> **Text shown**
__________________________________________________

ARTIFICIAL INTELLIGENCE (25) – Natural Language Processing (5) Fundamentals

Natural Languages are languages used by humans.

The aim of Natural Language Processing is to talk to the computer in Natural Language and have the answer of them also in Natural Language.

NLP is a subset of AI and uses ML/DL techniques. Source: Sathiyakugan 2018.

NLP is a subset of AI and uses ML/DL techniques. Source: Sathiyakugan 2018

In Natural Language Processing (NLP) we often deal with Unstructured data, that is not organized, indexed and referenced. To understand this data NLP should to learn its structure and grammar. The majority of the data of a company is unstructured.

Natural Languages are complex to the computers because they are not precise and unambiguous. Ambiguities in Natural Language can be Lexical, Syntactic or Referential.

Natural Language Processing (NLP) solves a wide range of problems by enabling machines to understand and work with human language. Key applications include sentiment analysis, which identifies whether text expresses positive, neutral, or negative opinions; machine translation, which allows content to be understood across different languages; and question answering, where systems provide answers based on large knowledge sources. NLP is also used for text summarization to condense long content, text classification to categorize information or detect spam, text-to-speech to convert written text into spoken language, and speech recognition, which transforms spoken language into text.

Natural Language Processing (NLP) is generally divided into two main components: Natural Language Understanding (NLU) and Natural Language Generation (NLG).

__________________________________________________

> **The problem**
Write the next part of the text on natural language processing fundamentals, picking up after its last sentence. You won't need the items for this.

__________________________________________________

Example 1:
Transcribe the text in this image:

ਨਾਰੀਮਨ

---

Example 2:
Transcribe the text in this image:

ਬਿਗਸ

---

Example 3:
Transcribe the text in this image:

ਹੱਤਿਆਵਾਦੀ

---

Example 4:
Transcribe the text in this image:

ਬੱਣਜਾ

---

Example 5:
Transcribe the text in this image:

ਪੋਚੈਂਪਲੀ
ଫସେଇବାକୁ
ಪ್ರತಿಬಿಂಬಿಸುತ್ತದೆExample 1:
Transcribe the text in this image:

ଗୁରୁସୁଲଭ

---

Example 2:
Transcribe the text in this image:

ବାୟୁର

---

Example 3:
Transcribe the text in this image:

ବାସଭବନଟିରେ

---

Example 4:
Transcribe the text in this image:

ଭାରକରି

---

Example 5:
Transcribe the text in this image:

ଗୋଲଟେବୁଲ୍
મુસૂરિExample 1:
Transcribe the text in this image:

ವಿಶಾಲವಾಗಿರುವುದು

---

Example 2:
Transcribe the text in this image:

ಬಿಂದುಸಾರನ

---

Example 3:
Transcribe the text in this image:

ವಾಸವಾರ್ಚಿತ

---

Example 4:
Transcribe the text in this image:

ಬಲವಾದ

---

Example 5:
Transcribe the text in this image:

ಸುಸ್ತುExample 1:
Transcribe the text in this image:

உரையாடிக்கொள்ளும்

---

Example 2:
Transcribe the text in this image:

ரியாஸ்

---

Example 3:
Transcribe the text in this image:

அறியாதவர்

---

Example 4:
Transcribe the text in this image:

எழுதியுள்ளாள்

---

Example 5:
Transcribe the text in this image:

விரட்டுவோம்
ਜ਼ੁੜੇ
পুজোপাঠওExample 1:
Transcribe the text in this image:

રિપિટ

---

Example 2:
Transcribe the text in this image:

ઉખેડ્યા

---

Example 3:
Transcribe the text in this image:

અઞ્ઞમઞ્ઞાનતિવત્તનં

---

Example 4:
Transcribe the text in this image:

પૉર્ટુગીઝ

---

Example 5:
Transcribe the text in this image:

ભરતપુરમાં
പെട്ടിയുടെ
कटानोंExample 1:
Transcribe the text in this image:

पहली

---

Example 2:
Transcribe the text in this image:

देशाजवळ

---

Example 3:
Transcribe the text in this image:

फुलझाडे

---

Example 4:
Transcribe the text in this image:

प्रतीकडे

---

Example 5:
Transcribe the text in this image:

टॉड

__________________________________________________

> **Exercise response**
NLU focuses on analyzing language by converting text or speech into meaningful representations. It aims to resolve ambiguities, capture context, and understand the deeper meaning of language beyond simple grammar or sentence structure.

NLG, on the other hand, is about generating language. It takes internal representations and produces coherent text by selecting appropriate words and organizing them into well-structured sentences.

In simple terms, NLU deals with analysis, while NLG handles synthesis.

A typical NLP pipeline includes three main stages: text processing, feature extraction, and decision making. These stages can use classical NLP methods, machine learning, or neural networks, which require training on large datasets before making predictions.

Text processing transforms raw text into a structured format by identifying elements like words, phrases, and parts of speech. It also includes techniques such as stemming and lemmatization to reduce words to their root forms, removing stop words and punctuation, and identifying entities through Named Entity Recognition (NER). Additionally, coreference resolution links pronouns to the correct entities.

Overall, text processing analyzes language at three levels: syntax (structure), semantics (meaning), and pragmatics (contextual meaning).

Milestones

  • 1948: Early NLP begins with dictionary-based machine translation systems, initially for German-to-English and later Russian-to-English.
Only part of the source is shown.